-- Data extracted from a collection --
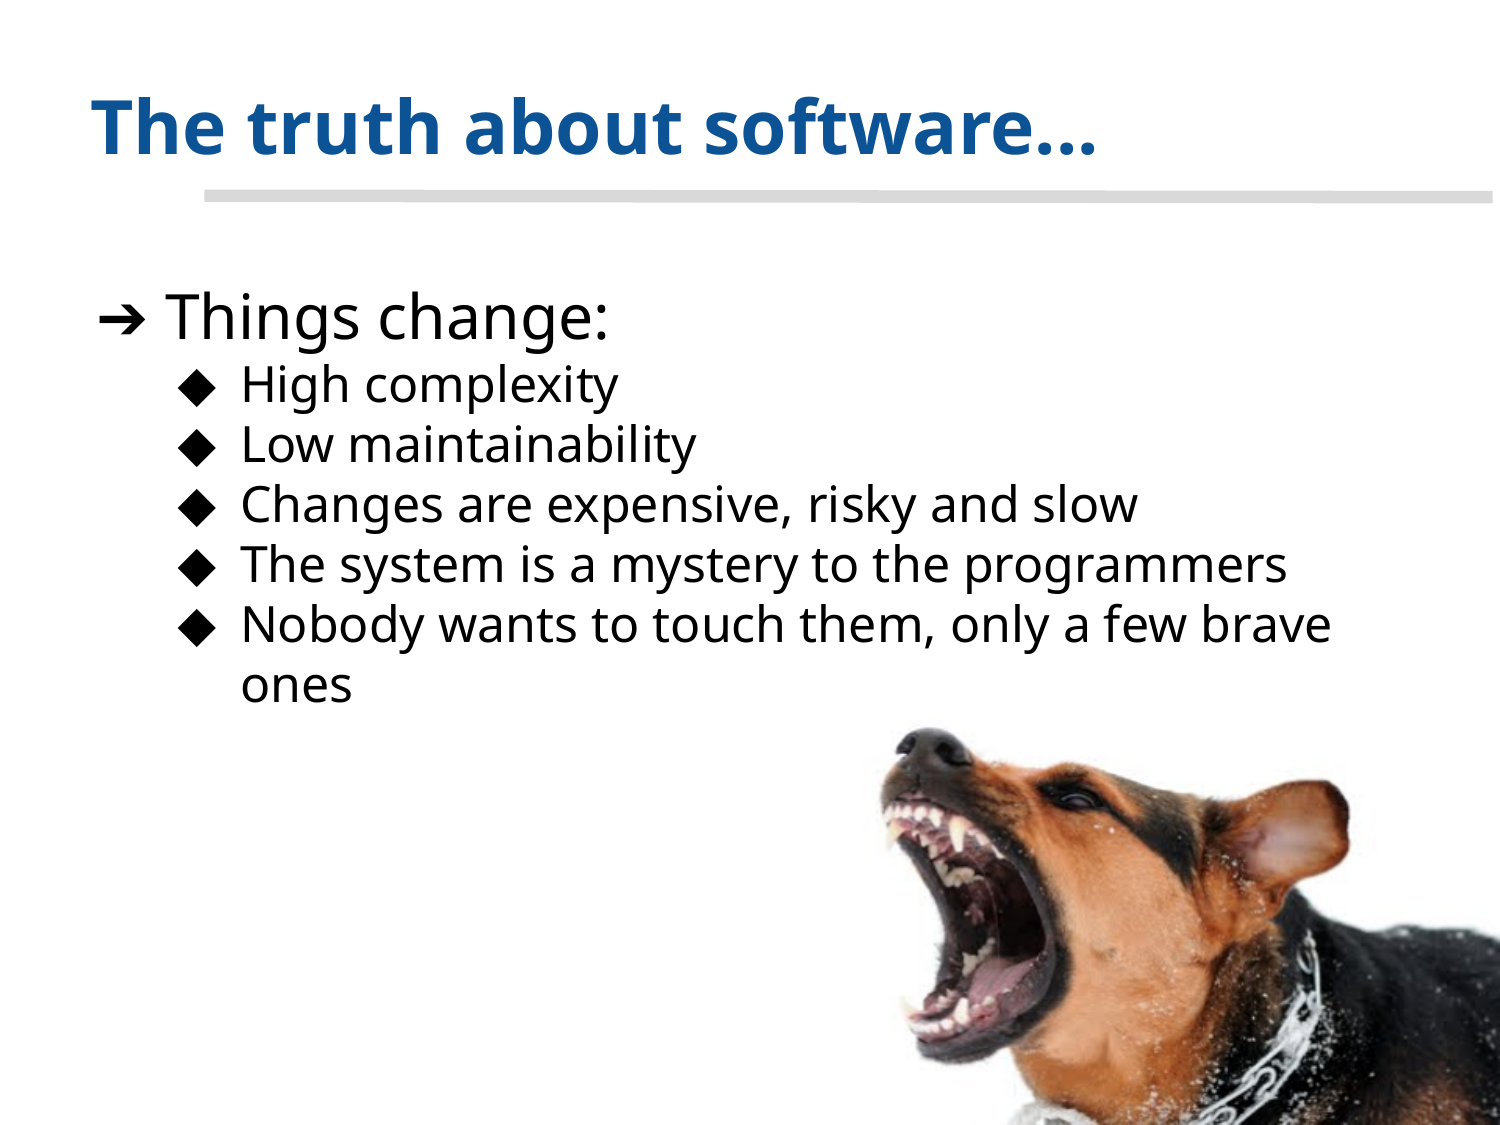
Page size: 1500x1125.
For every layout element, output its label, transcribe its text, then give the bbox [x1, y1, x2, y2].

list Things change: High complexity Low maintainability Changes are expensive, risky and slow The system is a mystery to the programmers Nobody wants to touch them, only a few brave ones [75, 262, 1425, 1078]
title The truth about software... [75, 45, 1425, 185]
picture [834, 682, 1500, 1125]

-- PROBLEM DESCRIPTION --
The lines from the one containing "For every layout" through the last line of the records are to be transcribed exactly, with nothing else added.

-- TASK RESULT --
For every layout element, output its label, transcribe its text, then give the bbox [x1, y1, x2, y2].

list Things change: High complexity Low maintainability Changes are expensive, risky and slow The system is a mystery to the programmers Nobody wants to touch them, only a few brave ones [75, 262, 1425, 1078]
title The truth about software... [75, 45, 1425, 185]
picture [834, 682, 1500, 1125]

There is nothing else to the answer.